Prämiensparverträge waren in Deutschland einmal eine beliebte Vorsorgeform. Noch Mitte der Nullerjahre haben vor allem Sparkassen dieses über 15 bis 20 Jahre laufende Produkt angeboten. Geködert wurden Kunden mit anfangs mageren, zum Ende hin aber imposanten Prämienversprechen von bis zu 50 Prozent für die Einzahlung im letzten Vertragsjahr.
Dann aber kam die Niedrigzinsphase. Banken haben Kunden reihenweise die Verträge gekündigt, was strittig ist. Im Mai 2019 hat der Bundesgerichtshof (BGH) ein Urteil (Aktenzeichen XI ZR 345/18) zu Gunsten der Banken und Sparkassen gefällt. Aber damit ist das Thema weder vom Tisch noch final geklärt, kritisieren Verbraucherschützer. Das wollen sie korrigieren und klagen nun. „Die Sparkasse Nürnberg war in Bayern die erste, die angefangen hat, massenhaft Sparverträge zu kündigen“, erklärt Sascha Straub die Wahl des Instituts. Dutzende Sparkassen bundesweit hätten zuletzt ihre Prämiensparer vor die Tür gesetzt. Allein bei der Sparkasse Nürnberg waren es rund 22 000 Anleger.
Überprüfen lassen wollen die Verbraucherschützer das mit einer Musterfeststellungsklage. Über dieses Vehikel können sich – wie beim VW-Skandal – viele Betroffene beteiligen, ohne selbst ein Klagerisiko eingehen zu müssen. Die Verbraucherzentrale Bayern kooperiert mit dem Verbraucherzentrale Bundesverband (vzbv), weil dem Schritt grundsätzliche Bedeutung zugemessen wird. „Wir wollen Rechtsklarheit, ein Urteil hätte Signalwirkung auch für andere Sparkassen“, sagt Straub. Vom BGH-Urteil von 2019 lässt er sich nicht abschrecken. Denn die Richter hätten nur über 15 Jahre laufende Verträge geurteilt. „Bei uns geht es um Kündigung und Zinsnachberechnung von Verträgen mit 20-jähriger Prämienstaffel und solchen mit 99 Jahren Laufzeit“, erklärt Straub. Denn die Sparkasse Nürnberg habe Prämiensparern über Jahre hinweg falsche und zu wenig Zinsen berechnet.

Erfasste Daten:
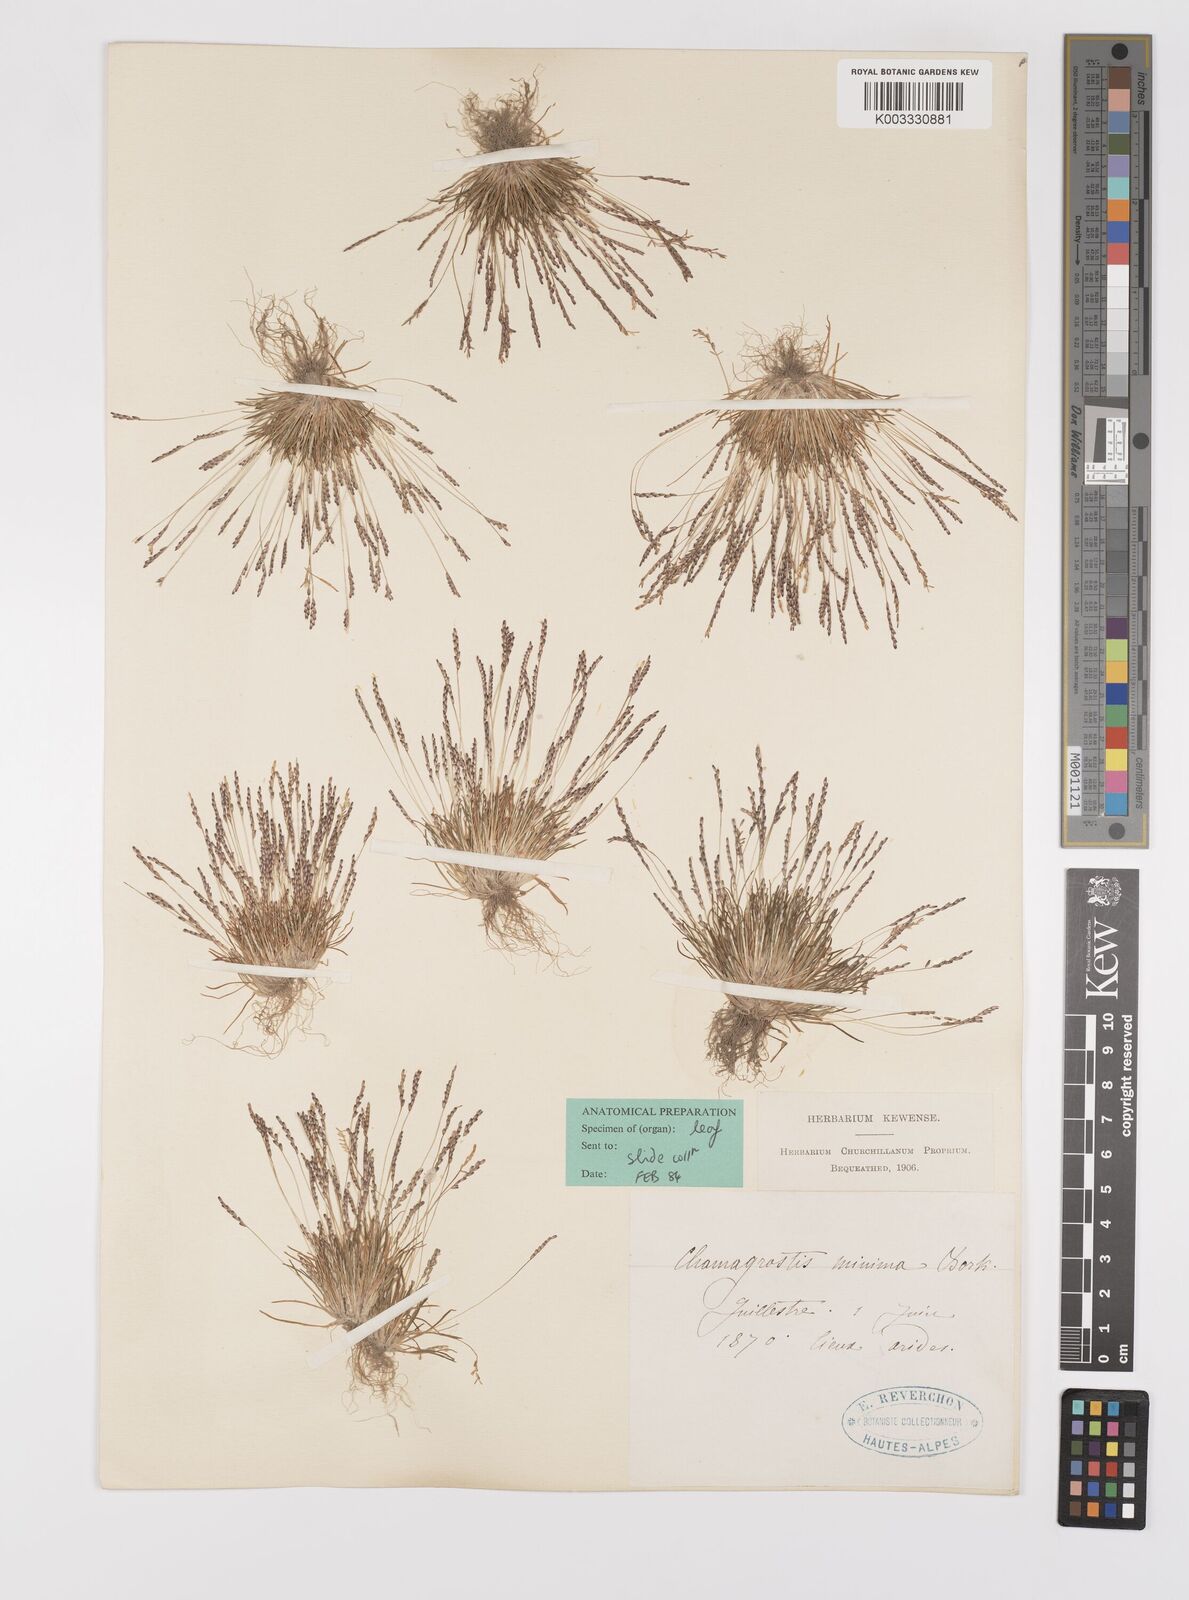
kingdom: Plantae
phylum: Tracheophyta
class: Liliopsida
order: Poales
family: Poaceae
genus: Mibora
---
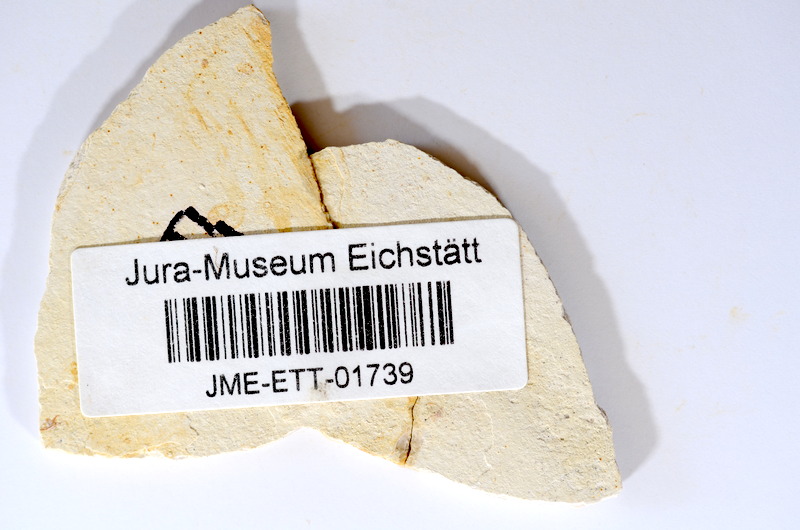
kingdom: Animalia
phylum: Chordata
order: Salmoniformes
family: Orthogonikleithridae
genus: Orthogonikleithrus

Zu erstellen: Übertrage diesen Satz aus dem Text über Prämiensparverträge ins Englische: „Banken haben Kunden reihenweise die Verträge gekündigt, was strittig ist.“

Antwort: Banks terminated customers' contracts in droves, which is disputed.